_GIVEN DATA_.

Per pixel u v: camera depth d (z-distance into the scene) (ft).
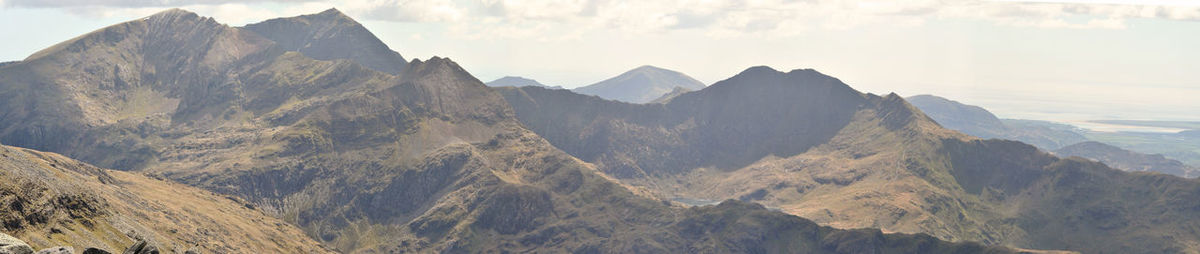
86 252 262.26
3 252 208.33
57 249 226.17
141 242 272.10
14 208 625.41
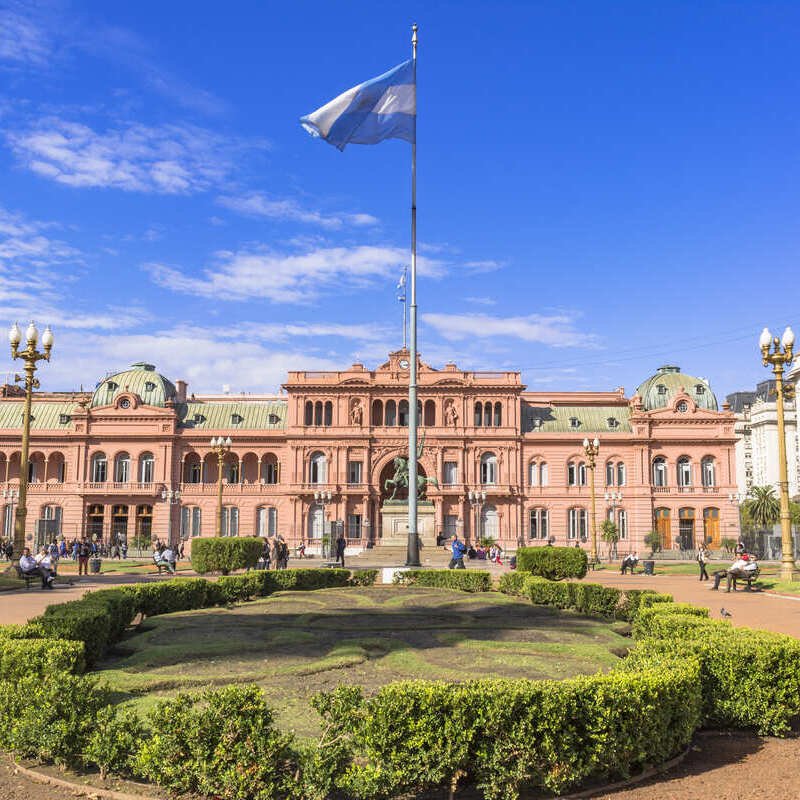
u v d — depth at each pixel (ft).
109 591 81.10
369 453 330.13
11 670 47.52
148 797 36.50
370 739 36.47
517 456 333.01
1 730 41.42
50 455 343.26
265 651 66.18
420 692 37.09
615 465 338.95
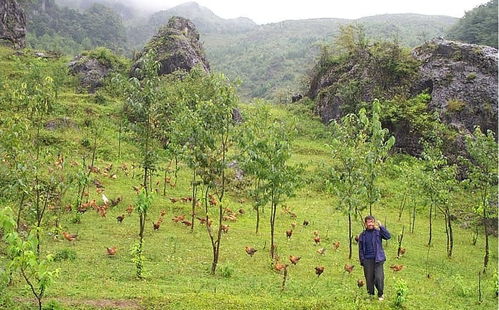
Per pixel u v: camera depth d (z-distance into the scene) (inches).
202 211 988.6
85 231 775.1
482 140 833.5
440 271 765.3
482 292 645.9
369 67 2043.6
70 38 6683.1
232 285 546.3
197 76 1412.4
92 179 1074.7
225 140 654.5
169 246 728.3
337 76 2338.8
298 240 857.5
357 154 782.5
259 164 701.3
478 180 836.6
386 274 706.2
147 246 714.2
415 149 1681.8
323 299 501.4
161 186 1139.3
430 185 893.2
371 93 1957.4
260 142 706.8
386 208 1231.5
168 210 969.5
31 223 693.3
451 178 922.7
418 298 562.6
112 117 1662.2
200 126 614.9
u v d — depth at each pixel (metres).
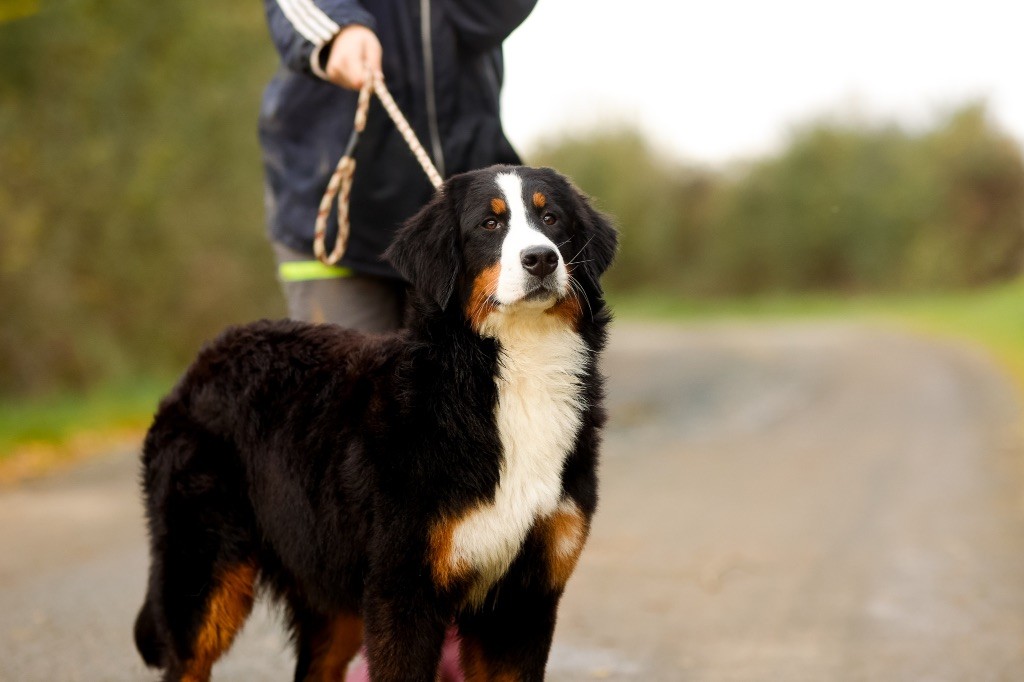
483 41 4.23
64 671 4.80
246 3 17.48
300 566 3.74
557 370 3.59
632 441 13.12
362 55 3.92
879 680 4.84
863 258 56.38
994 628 5.62
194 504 3.83
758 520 8.29
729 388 19.14
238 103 18.00
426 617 3.40
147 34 16.23
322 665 4.14
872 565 6.95
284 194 4.27
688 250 63.62
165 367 18.56
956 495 9.19
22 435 11.24
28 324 15.45
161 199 17.09
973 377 19.14
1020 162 53.84
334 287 4.24
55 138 15.60
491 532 3.43
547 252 3.48
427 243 3.65
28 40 14.58
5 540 7.34
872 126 58.09
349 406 3.58
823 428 13.80
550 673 4.90
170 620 3.83
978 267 53.78
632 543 7.52
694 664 5.06
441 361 3.50
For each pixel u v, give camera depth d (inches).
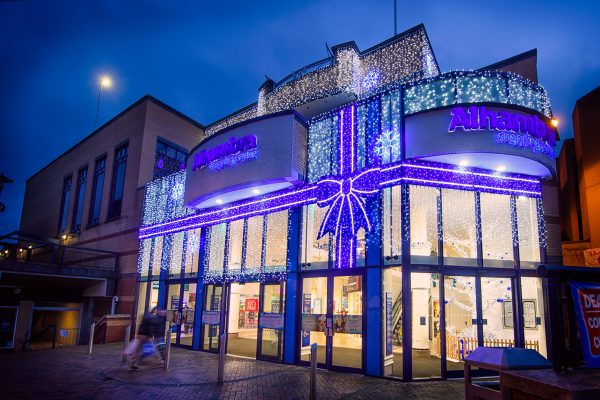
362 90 573.0
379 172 416.2
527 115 400.8
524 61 519.2
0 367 433.1
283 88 675.4
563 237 792.3
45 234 1103.6
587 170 655.8
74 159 1037.8
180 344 594.6
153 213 719.1
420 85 427.2
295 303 459.5
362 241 425.4
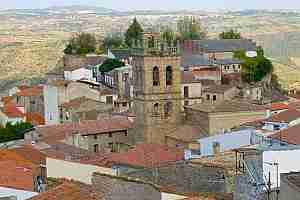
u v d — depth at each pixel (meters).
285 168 55.53
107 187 57.41
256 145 78.56
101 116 162.75
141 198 55.31
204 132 126.31
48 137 133.12
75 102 169.88
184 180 60.84
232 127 124.25
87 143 136.88
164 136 133.12
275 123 113.00
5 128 152.88
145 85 133.50
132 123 141.50
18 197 68.38
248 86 186.00
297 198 43.59
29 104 190.25
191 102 172.25
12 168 79.56
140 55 133.88
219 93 175.00
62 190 57.75
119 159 92.06
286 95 194.12
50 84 179.25
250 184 53.41
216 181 58.53
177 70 135.12
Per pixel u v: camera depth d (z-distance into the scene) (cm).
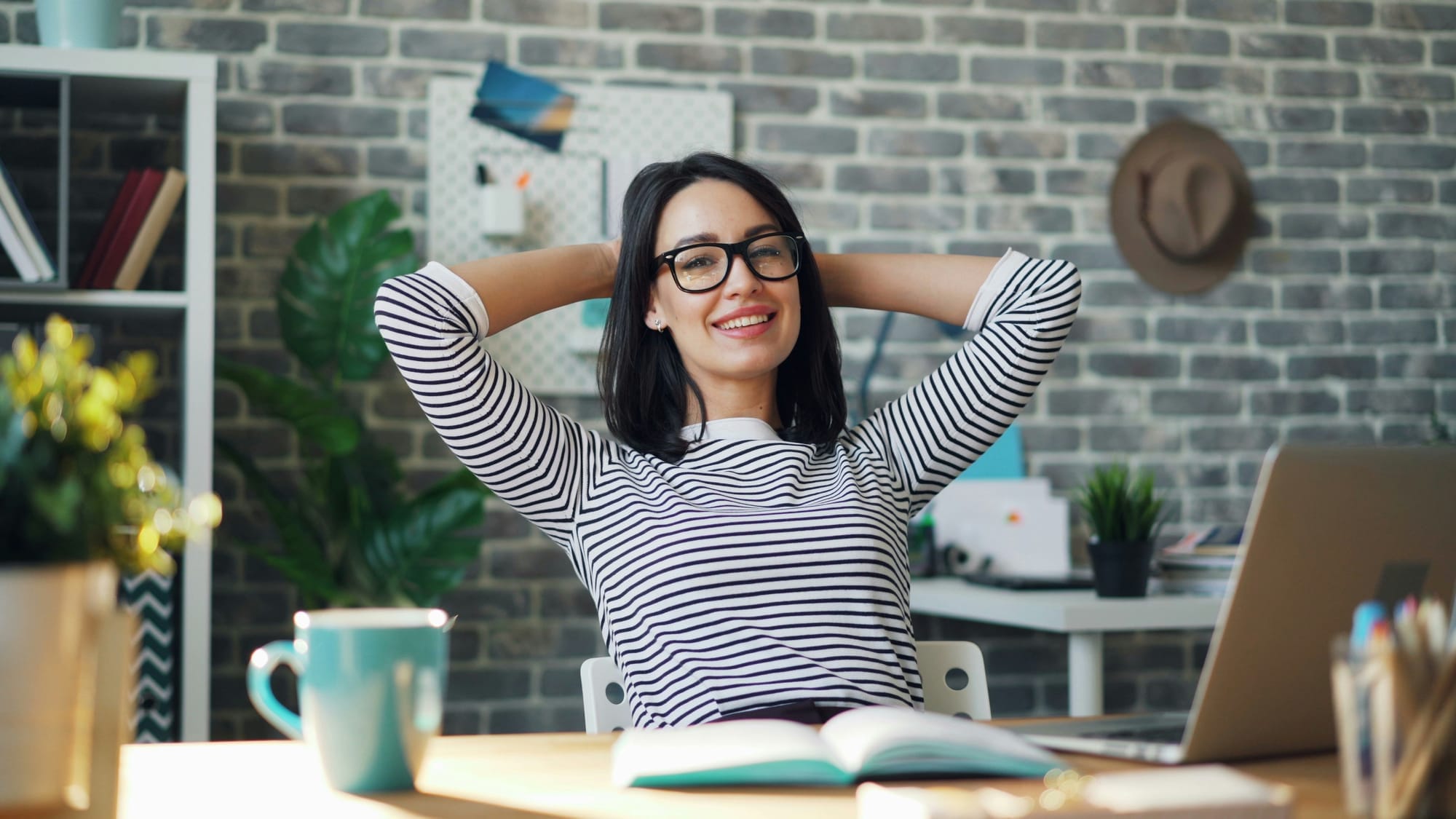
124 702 68
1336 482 81
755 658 126
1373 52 327
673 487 140
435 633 83
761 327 149
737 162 155
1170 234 310
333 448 247
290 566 244
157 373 267
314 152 275
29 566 62
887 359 300
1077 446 308
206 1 271
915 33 304
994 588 259
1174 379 314
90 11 238
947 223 303
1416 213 328
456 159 279
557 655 284
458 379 138
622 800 78
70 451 63
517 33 284
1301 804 75
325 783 84
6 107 257
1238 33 320
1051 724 103
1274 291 320
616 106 287
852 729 85
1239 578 80
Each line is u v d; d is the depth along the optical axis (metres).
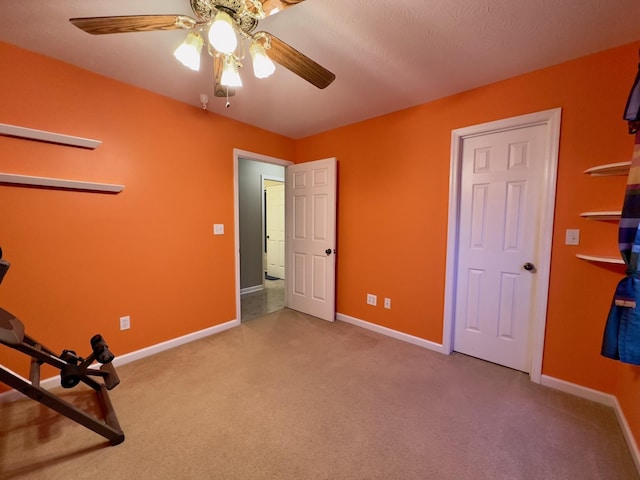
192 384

_WORK ORDER_. Please reproduce every record exactly, leaving the pictures out.

_ANSWER SPACE_.
Per pixel u v: camera depth d (z-distance into the scene) (ft).
86 252 262.26
3 252 208.33
57 249 226.17
141 242 272.10
14 208 625.41
u v d — depth at each pixel (ft).
109 591 81.10
369 453 330.13
11 670 47.52
148 797 36.50
370 739 36.47
517 456 333.01
1 730 41.42
50 455 343.26
265 651 66.18
420 692 37.09
615 465 338.95
Per pixel u v: camera depth d (z-distance into the scene) (inches).
202 211 988.6
85 231 775.1
482 140 833.5
440 271 765.3
482 292 645.9
369 67 2043.6
70 38 6683.1
232 285 546.3
197 76 1412.4
92 179 1074.7
225 140 654.5
169 246 728.3
337 76 2338.8
298 240 857.5
357 154 782.5
259 164 701.3
478 180 836.6
386 274 706.2
147 246 714.2
415 149 1681.8
323 299 501.4
161 186 1139.3
430 185 893.2
371 93 1957.4
260 142 706.8
386 208 1231.5
168 210 969.5
31 223 693.3
451 178 922.7
418 298 562.6
112 117 1662.2
200 126 614.9
u v d — depth at each pixel (metres).
483 41 4.23
64 671 4.80
246 3 17.48
300 566 3.74
557 370 3.59
632 441 13.12
362 55 3.92
879 680 4.84
863 258 56.38
994 628 5.62
194 504 3.83
758 520 8.29
729 388 19.14
238 103 18.00
426 617 3.40
147 34 16.23
322 665 4.14
872 565 6.95
284 194 4.27
688 250 63.62
165 367 18.56
956 495 9.19
22 435 11.24
28 324 15.45
161 199 17.09
973 377 19.14
1020 162 53.84
334 287 4.24
55 138 15.60
491 532 3.43
547 252 3.48
427 243 3.65
28 40 14.58
5 540 7.34
872 126 58.09
349 406 3.58
823 428 13.80
550 673 4.90
170 620 3.83
978 267 53.78
632 543 7.52
694 664 5.06
441 361 3.50
For each pixel u v, give camera depth d (inches).
362 90 573.0
379 172 416.2
527 115 400.8
524 61 519.2
0 367 433.1
283 88 675.4
563 237 792.3
45 234 1103.6
587 170 655.8
74 159 1037.8
180 344 594.6
153 213 719.1
420 85 427.2
295 303 459.5
362 241 425.4
u v d — depth at each pixel (meters).
285 168 55.53
107 187 57.41
256 145 78.56
101 116 162.75
141 198 55.31
204 132 126.31
48 137 133.12
75 102 169.88
184 180 60.84
232 127 124.25
87 143 136.88
164 136 133.12
275 123 113.00
5 128 152.88
145 85 133.50
132 123 141.50
18 197 68.38
248 86 186.00
297 198 43.59
29 104 190.25
191 102 172.25
12 168 79.56
140 55 133.88
219 93 175.00
62 190 57.75
119 159 92.06
286 95 194.12
50 84 179.25
250 184 53.41
216 181 58.53
177 70 135.12
Per pixel u v: camera depth d (z-distance into the scene) (cm).
124 702 68
1336 482 81
755 658 126
1373 52 327
673 487 140
435 633 83
761 327 149
737 162 155
1170 234 310
333 448 247
290 566 244
157 373 267
314 152 275
29 566 62
887 359 300
1077 446 308
206 1 271
915 33 304
994 588 259
1174 379 314
90 11 238
947 223 303
1416 213 328
456 159 279
557 655 284
458 379 138
622 800 78
70 451 63
517 33 284
1301 804 75
325 783 84
6 107 257
1238 33 320
1051 724 103
1274 291 320
616 106 287
852 729 85
1239 578 80
Each line is u v d; d is the depth along the optical axis (metres).
192 384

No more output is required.